### What you should do
Copy every line below word for word, keeping them in the same order.

### Records provided

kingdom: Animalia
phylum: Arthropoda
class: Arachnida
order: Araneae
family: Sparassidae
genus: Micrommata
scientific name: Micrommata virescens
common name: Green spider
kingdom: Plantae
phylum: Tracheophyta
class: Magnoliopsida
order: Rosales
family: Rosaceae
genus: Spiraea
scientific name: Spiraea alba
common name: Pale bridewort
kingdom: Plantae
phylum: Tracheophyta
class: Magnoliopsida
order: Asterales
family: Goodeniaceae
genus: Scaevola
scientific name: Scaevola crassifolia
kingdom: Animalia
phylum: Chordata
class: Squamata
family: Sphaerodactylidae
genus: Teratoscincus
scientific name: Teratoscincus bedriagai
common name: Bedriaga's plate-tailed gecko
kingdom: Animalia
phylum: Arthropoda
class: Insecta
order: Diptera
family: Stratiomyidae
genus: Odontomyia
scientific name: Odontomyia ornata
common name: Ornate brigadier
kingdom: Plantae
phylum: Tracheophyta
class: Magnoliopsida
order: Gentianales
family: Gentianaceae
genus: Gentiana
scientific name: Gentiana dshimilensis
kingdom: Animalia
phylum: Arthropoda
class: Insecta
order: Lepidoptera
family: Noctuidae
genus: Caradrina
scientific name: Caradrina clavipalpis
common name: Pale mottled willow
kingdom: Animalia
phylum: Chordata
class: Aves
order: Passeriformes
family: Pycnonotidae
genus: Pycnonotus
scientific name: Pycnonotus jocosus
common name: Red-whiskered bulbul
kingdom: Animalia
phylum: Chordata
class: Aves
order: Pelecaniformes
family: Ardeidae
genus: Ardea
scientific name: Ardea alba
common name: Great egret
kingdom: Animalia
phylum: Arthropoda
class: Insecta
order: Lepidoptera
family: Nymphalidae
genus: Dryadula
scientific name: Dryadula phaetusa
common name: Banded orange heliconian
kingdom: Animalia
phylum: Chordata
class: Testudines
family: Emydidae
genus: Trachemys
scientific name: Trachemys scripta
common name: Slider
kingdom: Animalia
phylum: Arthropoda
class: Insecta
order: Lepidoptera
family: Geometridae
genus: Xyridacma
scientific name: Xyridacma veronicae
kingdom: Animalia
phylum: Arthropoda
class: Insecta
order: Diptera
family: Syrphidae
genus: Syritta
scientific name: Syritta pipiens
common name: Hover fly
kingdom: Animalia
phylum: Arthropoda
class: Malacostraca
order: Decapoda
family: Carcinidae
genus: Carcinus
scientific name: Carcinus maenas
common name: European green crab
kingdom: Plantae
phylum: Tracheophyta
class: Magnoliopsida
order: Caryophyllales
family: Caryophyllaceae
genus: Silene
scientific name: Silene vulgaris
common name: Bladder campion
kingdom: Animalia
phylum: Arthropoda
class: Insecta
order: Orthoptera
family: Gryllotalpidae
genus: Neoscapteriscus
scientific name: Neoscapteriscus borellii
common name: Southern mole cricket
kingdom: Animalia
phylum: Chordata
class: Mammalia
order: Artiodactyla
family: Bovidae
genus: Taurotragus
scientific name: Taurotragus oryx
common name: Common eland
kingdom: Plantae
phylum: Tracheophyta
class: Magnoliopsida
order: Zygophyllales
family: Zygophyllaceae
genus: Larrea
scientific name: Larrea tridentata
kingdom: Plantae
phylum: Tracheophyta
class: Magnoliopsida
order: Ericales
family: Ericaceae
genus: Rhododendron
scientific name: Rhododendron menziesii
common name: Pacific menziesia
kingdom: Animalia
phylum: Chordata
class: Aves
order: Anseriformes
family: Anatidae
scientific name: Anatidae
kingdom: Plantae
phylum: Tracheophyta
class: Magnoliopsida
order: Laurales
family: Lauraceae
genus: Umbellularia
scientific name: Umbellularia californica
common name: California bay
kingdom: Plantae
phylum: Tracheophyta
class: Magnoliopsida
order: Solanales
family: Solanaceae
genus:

### Full response
kingdom: Animalia
phylum: Arthropoda
class: Arachnida
order: Araneae
family: Sparassidae
genus: Micrommata
scientific name: Micrommata virescens
common name: Green spider
kingdom: Plantae
phylum: Tracheophyta
class: Magnoliopsida
order: Rosales
family: Rosaceae
genus: Spiraea
scientific name: Spiraea alba
common name: Pale bridewort
kingdom: Plantae
phylum: Tracheophyta
class: Magnoliopsida
order: Asterales
family: Goodeniaceae
genus: Scaevola
scientific name: Scaevola crassifolia
kingdom: Animalia
phylum: Chordata
class: Squamata
family: Sphaerodactylidae
genus: Teratoscincus
scientific name: Teratoscincus bedriagai
common name: Bedriaga's plate-tailed gecko
kingdom: Animalia
phylum: Arthropoda
class: Insecta
order: Diptera
family: Stratiomyidae
genus: Odontomyia
scientific name: Odontomyia ornata
common name: Ornate brigadier
kingdom: Plantae
phylum: Tracheophyta
class: Magnoliopsida
order: Gentianales
family: Gentianaceae
genus: Gentiana
scientific name: Gentiana dshimilensis
kingdom: Animalia
phylum: Arthropoda
class: Insecta
order: Lepidoptera
family: Noctuidae
genus: Caradrina
scientific name: Caradrina clavipalpis
common name: Pale mottled willow
kingdom: Animalia
phylum: Chordata
class: Aves
order: Passeriformes
family: Pycnonotidae
genus: Pycnonotus
scientific name: Pycnonotus jocosus
common name: Red-whiskered bulbul
kingdom: Animalia
phylum: Chordata
class: Aves
order: Pelecaniformes
family: Ardeidae
genus: Ardea
scientific name: Ardea alba
common name: Great egret
kingdom: Animalia
phylum: Arthropoda
class: Insecta
order: Lepidoptera
family: Nymphalidae
genus: Dryadula
scientific name: Dryadula phaetusa
common name: Banded orange heliconian
kingdom: Animalia
phylum: Chordata
class: Testudines
family: Emydidae
genus: Trachemys
scientific name: Trachemys scripta
common name: Slider
kingdom: Animalia
phylum: Arthropoda
class: Insecta
order: Lepidoptera
family: Geometridae
genus: Xyridacma
scientific name: Xyridacma veronicae
kingdom: Animalia
phylum: Arthropoda
class: Insecta
order: Diptera
family: Syrphidae
genus: Syritta
scientific name: Syritta pipiens
common name: Hover fly
kingdom: Animalia
phylum: Arthropoda
class: Malacostraca
order: Decapoda
family: Carcinidae
genus: Carcinus
scientific name: Carcinus maenas
common name: European green crab
kingdom: Plantae
phylum: Tracheophyta
class: Magnoliopsida
order: Caryophyllales
family: Caryophyllaceae
genus: Silene
scientific name: Silene vulgaris
common name: Bladder campion
kingdom: Animalia
phylum: Arthropoda
class: Insecta
order: Orthoptera
family: Gryllotalpidae
genus: Neoscapteriscus
scientific name: Neoscapteriscus borellii
common name: Southern mole cricket
kingdom: Animalia
phylum: Chordata
class: Mammalia
order: Artiodactyla
family: Bovidae
genus: Taurotragus
scientific name: Taurotragus oryx
common name: Common eland
kingdom: Plantae
phylum: Tracheophyta
class: Magnoliopsida
order: Zygophyllales
family: Zygophyllaceae
genus: Larrea
scientific name: Larrea tridentata
kingdom: Plantae
phylum: Tracheophyta
class: Magnoliopsida
order: Ericales
family: Ericaceae
genus: Rhododendron
scientific name: Rhododendron menziesii
common name: Pacific menziesia
kingdom: Animalia
phylum: Chordata
class: Aves
order: Anseriformes
family: Anatidae
scientific name: Anatidae
kingdom: Plantae
phylum: Tracheophyta
class: Magnoliopsida
order: Laurales
family: Lauraceae
genus: Umbellularia
scientific name: Umbellularia californica
common name: California bay
kingdom: Plantae
phylum: Tracheophyta
class: Magnoliopsida
order: Solanales
family: Solanaceae
genus:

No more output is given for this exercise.